— Brief —
Print all of the records. Exclude the images.

(Items listed in a dataset)
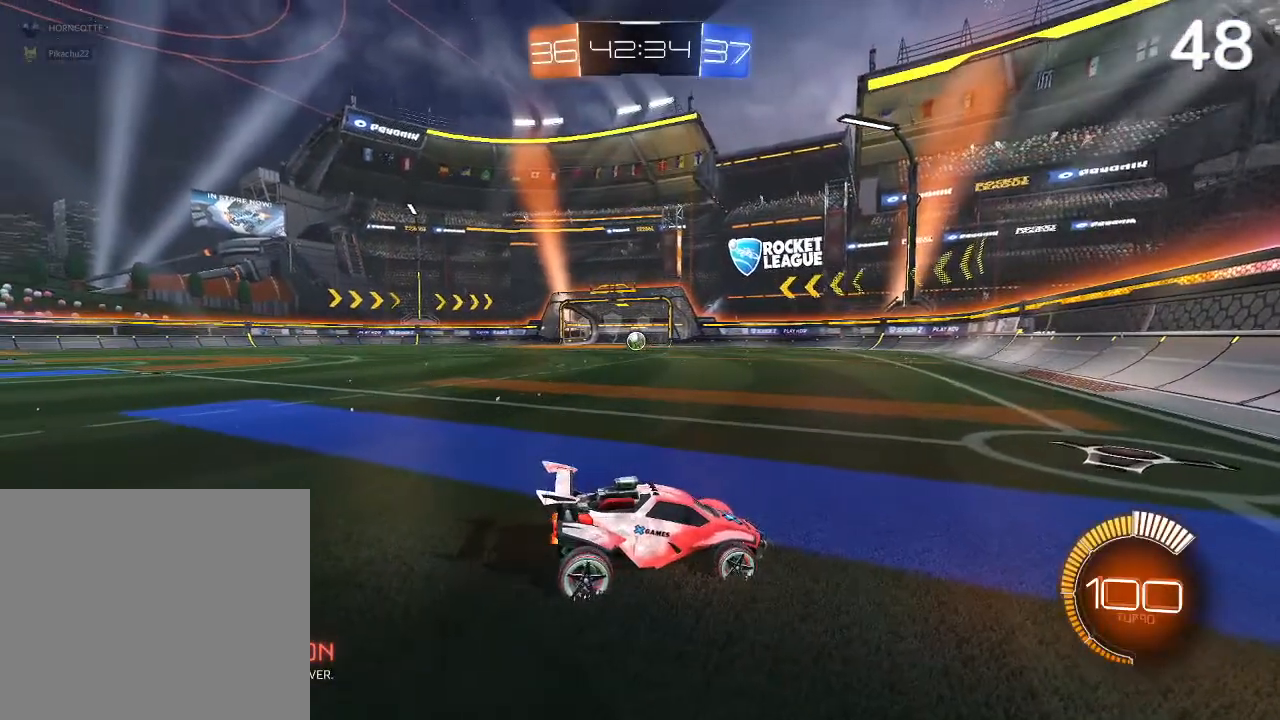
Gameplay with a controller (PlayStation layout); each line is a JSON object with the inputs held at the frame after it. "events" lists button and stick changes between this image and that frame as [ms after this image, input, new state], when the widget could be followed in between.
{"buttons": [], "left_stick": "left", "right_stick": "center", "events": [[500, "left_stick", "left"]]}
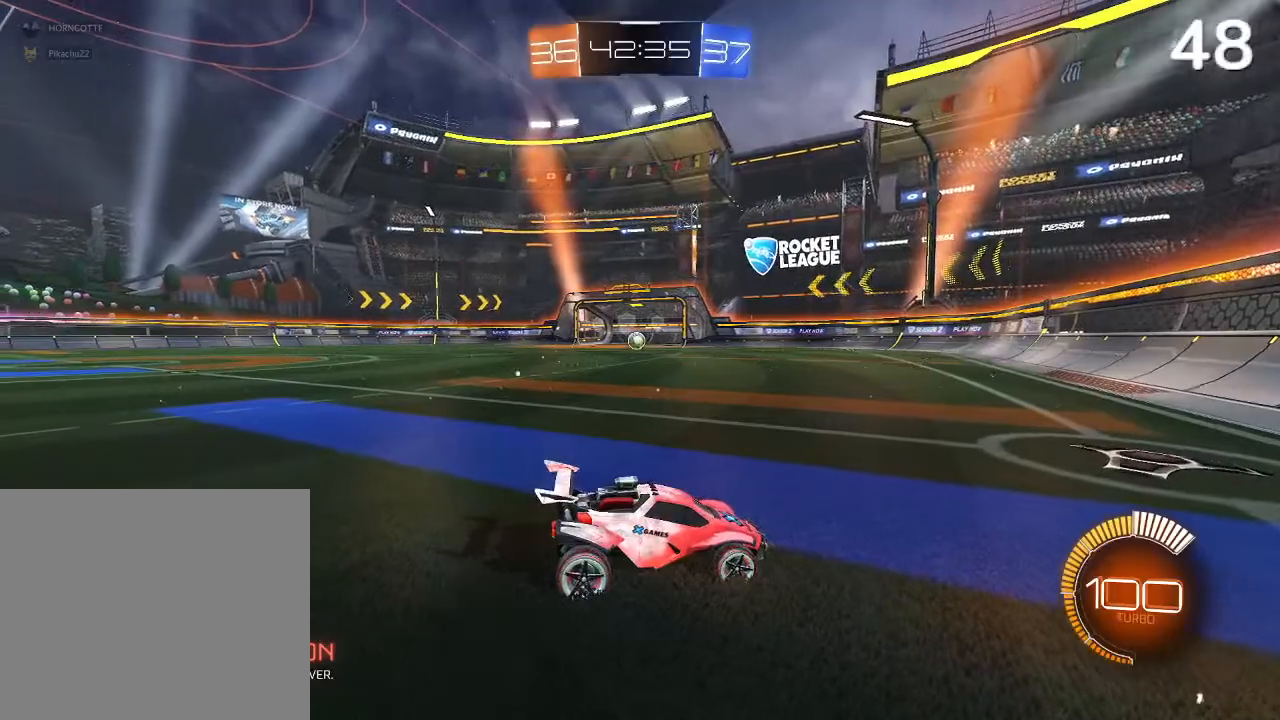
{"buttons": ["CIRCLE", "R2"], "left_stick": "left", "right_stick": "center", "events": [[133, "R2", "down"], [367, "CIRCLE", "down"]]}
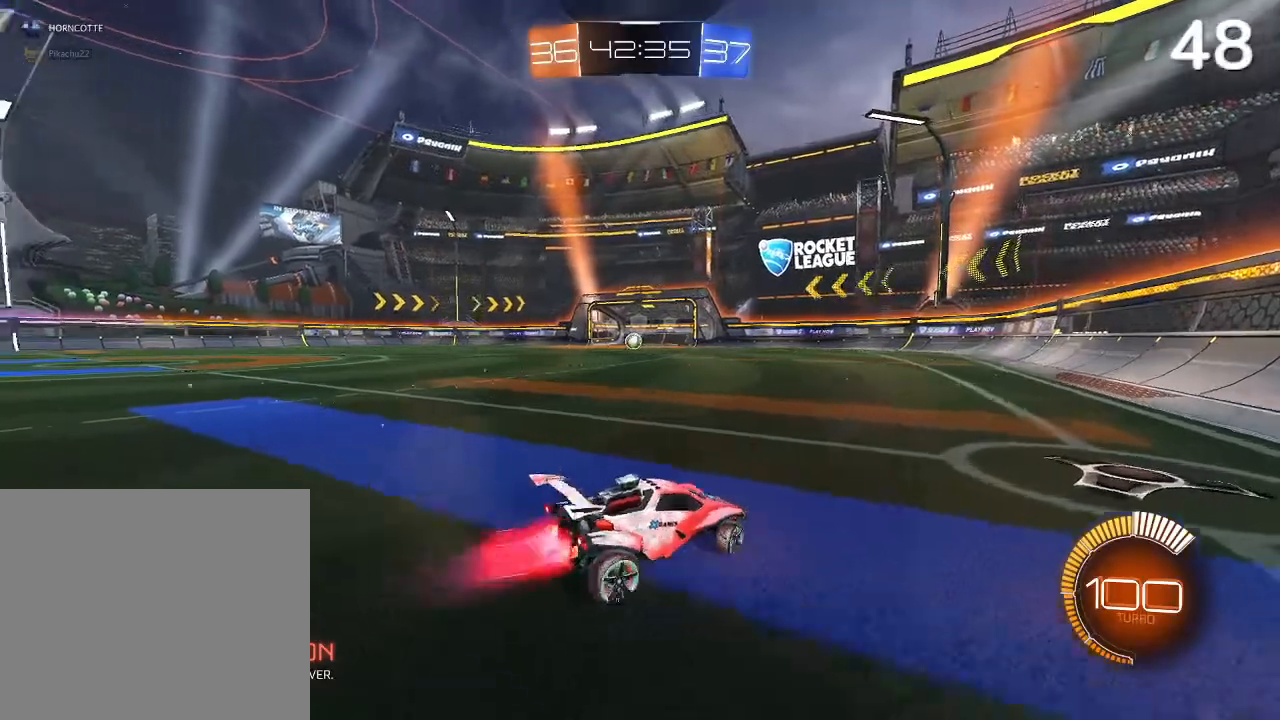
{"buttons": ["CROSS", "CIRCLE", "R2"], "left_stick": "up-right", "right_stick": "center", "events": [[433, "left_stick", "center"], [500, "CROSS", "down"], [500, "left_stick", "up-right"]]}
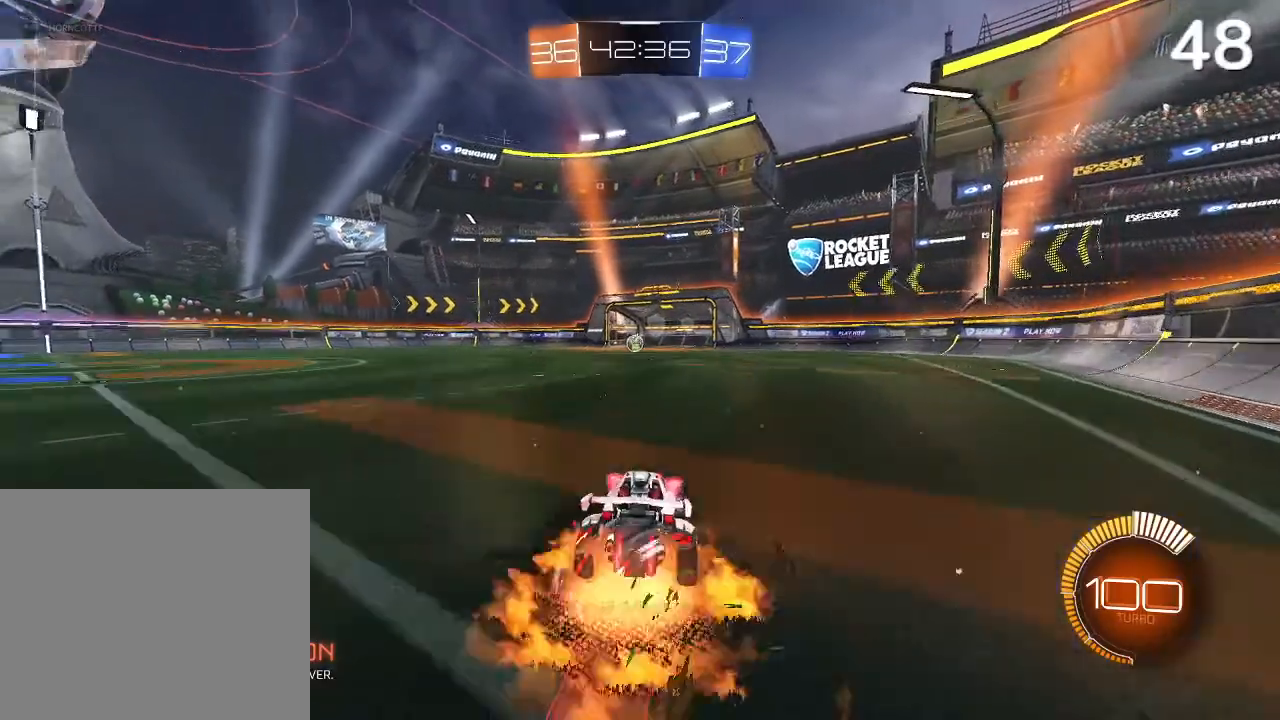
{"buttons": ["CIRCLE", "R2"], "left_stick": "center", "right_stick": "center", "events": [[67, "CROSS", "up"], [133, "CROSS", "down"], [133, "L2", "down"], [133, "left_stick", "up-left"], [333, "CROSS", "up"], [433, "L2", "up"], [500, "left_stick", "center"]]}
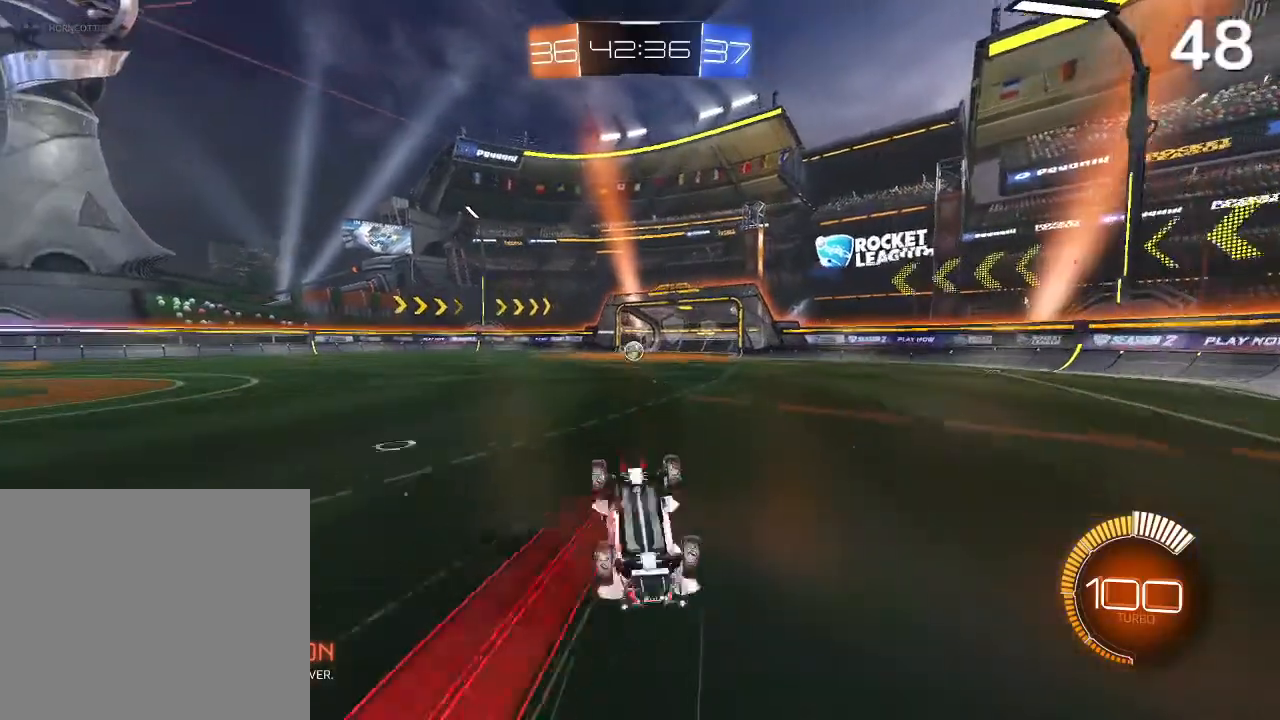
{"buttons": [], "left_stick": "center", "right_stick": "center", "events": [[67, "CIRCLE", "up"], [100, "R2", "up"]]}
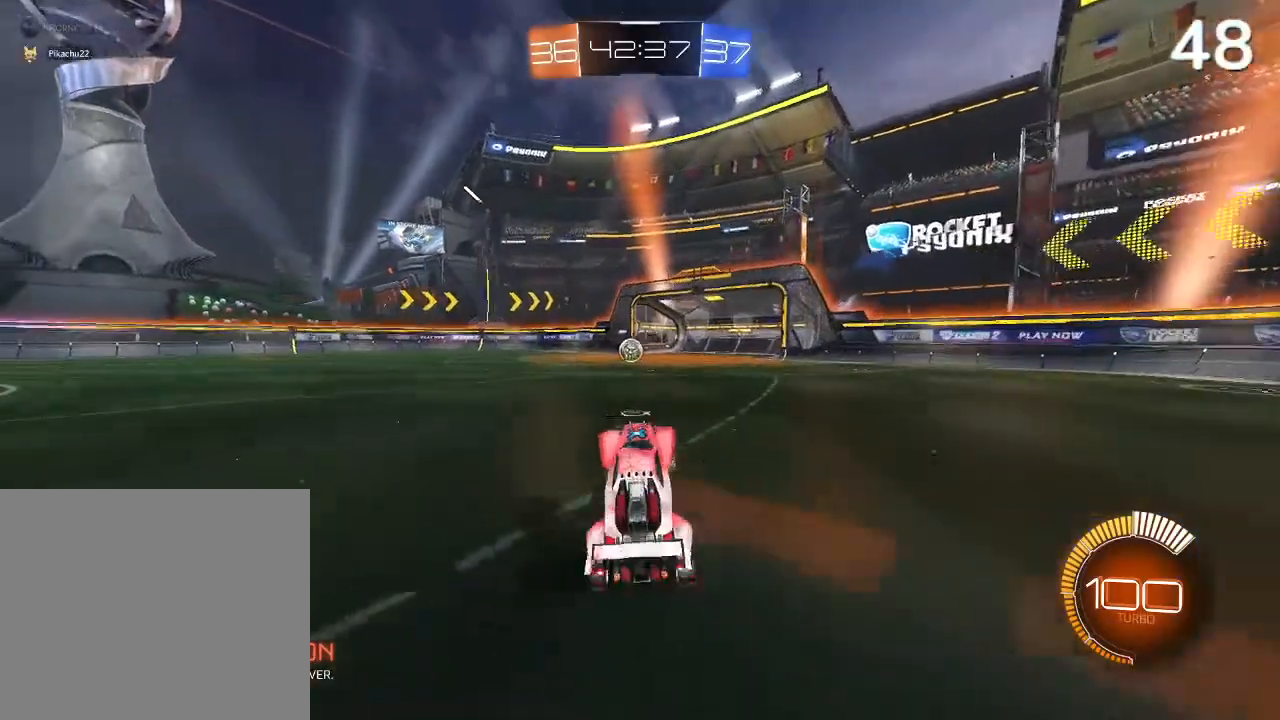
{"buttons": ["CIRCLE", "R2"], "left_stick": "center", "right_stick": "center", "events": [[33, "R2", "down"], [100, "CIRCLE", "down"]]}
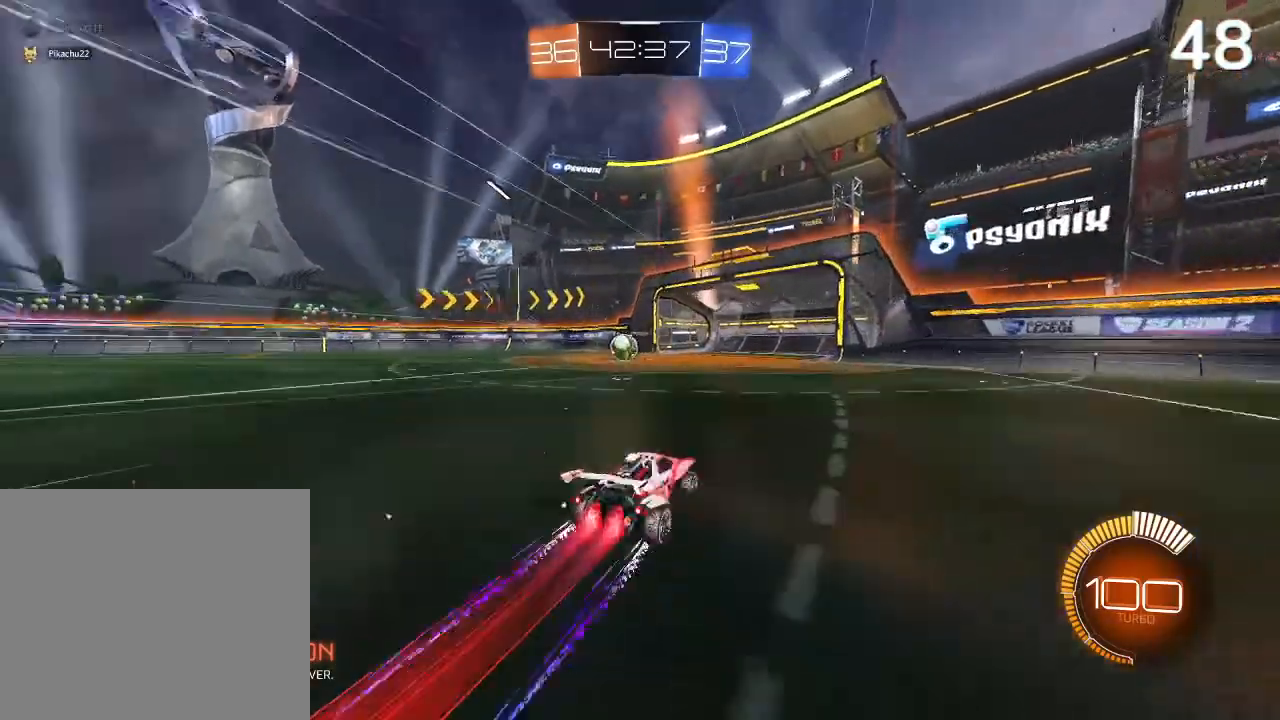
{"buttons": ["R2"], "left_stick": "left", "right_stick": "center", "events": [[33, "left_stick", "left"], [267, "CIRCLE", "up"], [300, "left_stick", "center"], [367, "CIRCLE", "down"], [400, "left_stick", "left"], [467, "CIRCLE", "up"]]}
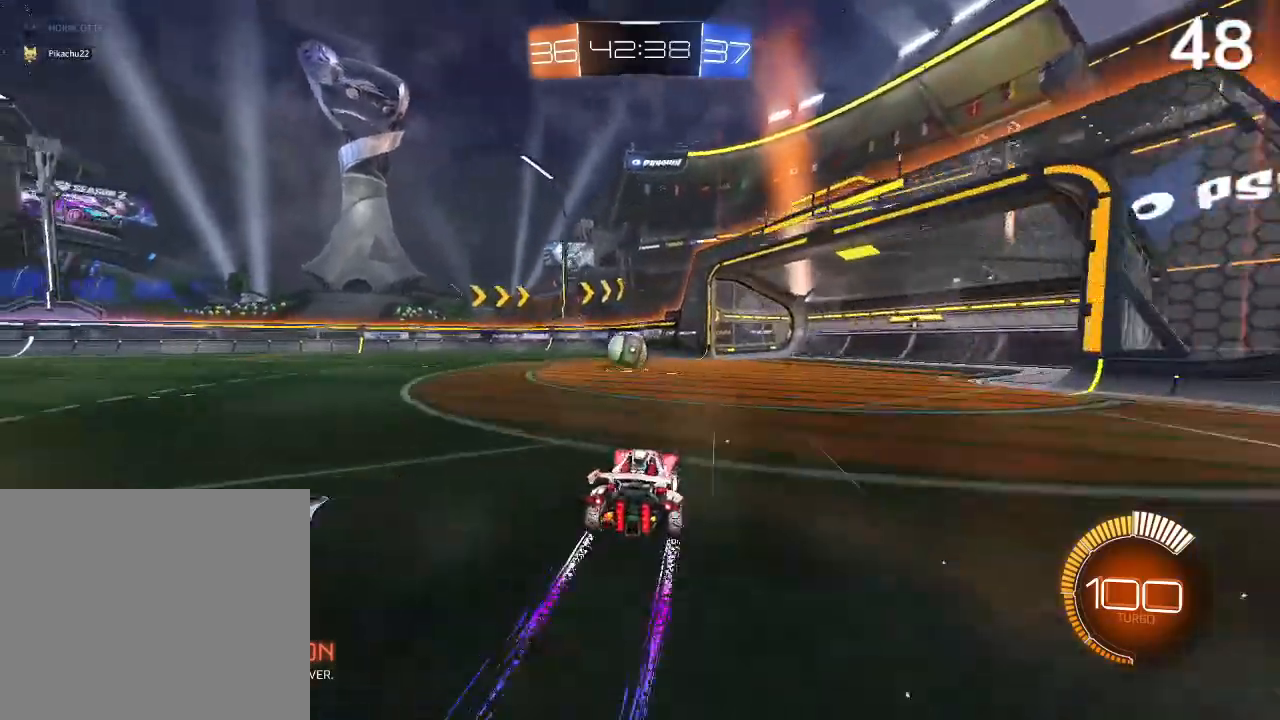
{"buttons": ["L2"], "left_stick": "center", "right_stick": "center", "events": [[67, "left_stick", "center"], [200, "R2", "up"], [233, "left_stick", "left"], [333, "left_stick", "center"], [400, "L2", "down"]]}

— Task output —
Gameplay with a controller (PlayStation layout); each line is a JSON object with the inputs held at the frame after it. "events" lists button and stick changes between this image and that frame as [ms after this image, input, new state], when the widget could be followed in between.
{"buttons": [], "left_stick": "left", "right_stick": "center", "events": [[500, "left_stick", "left"]]}
{"buttons": ["CIRCLE", "R2"], "left_stick": "left", "right_stick": "center", "events": [[133, "R2", "down"], [367, "CIRCLE", "down"]]}
{"buttons": ["CROSS", "CIRCLE", "R2"], "left_stick": "up-right", "right_stick": "center", "events": [[433, "left_stick", "center"], [500, "CROSS", "down"], [500, "left_stick", "up-right"]]}
{"buttons": ["CIRCLE", "R2"], "left_stick": "center", "right_stick": "center", "events": [[67, "CROSS", "up"], [133, "CROSS", "down"], [133, "L2", "down"], [133, "left_stick", "up-left"], [333, "CROSS", "up"], [433, "L2", "up"], [500, "left_stick", "center"]]}
{"buttons": [], "left_stick": "center", "right_stick": "center", "events": [[67, "CIRCLE", "up"], [100, "R2", "up"]]}
{"buttons": ["CIRCLE", "R2"], "left_stick": "center", "right_stick": "center", "events": [[33, "R2", "down"], [100, "CIRCLE", "down"]]}
{"buttons": ["R2"], "left_stick": "left", "right_stick": "center", "events": [[33, "left_stick", "left"], [267, "CIRCLE", "up"], [300, "left_stick", "center"], [367, "CIRCLE", "down"], [400, "left_stick", "left"], [467, "CIRCLE", "up"]]}
{"buttons": ["L2"], "left_stick": "center", "right_stick": "center", "events": [[67, "left_stick", "center"], [200, "R2", "up"], [233, "left_stick", "left"], [333, "left_stick", "center"], [400, "L2", "down"]]}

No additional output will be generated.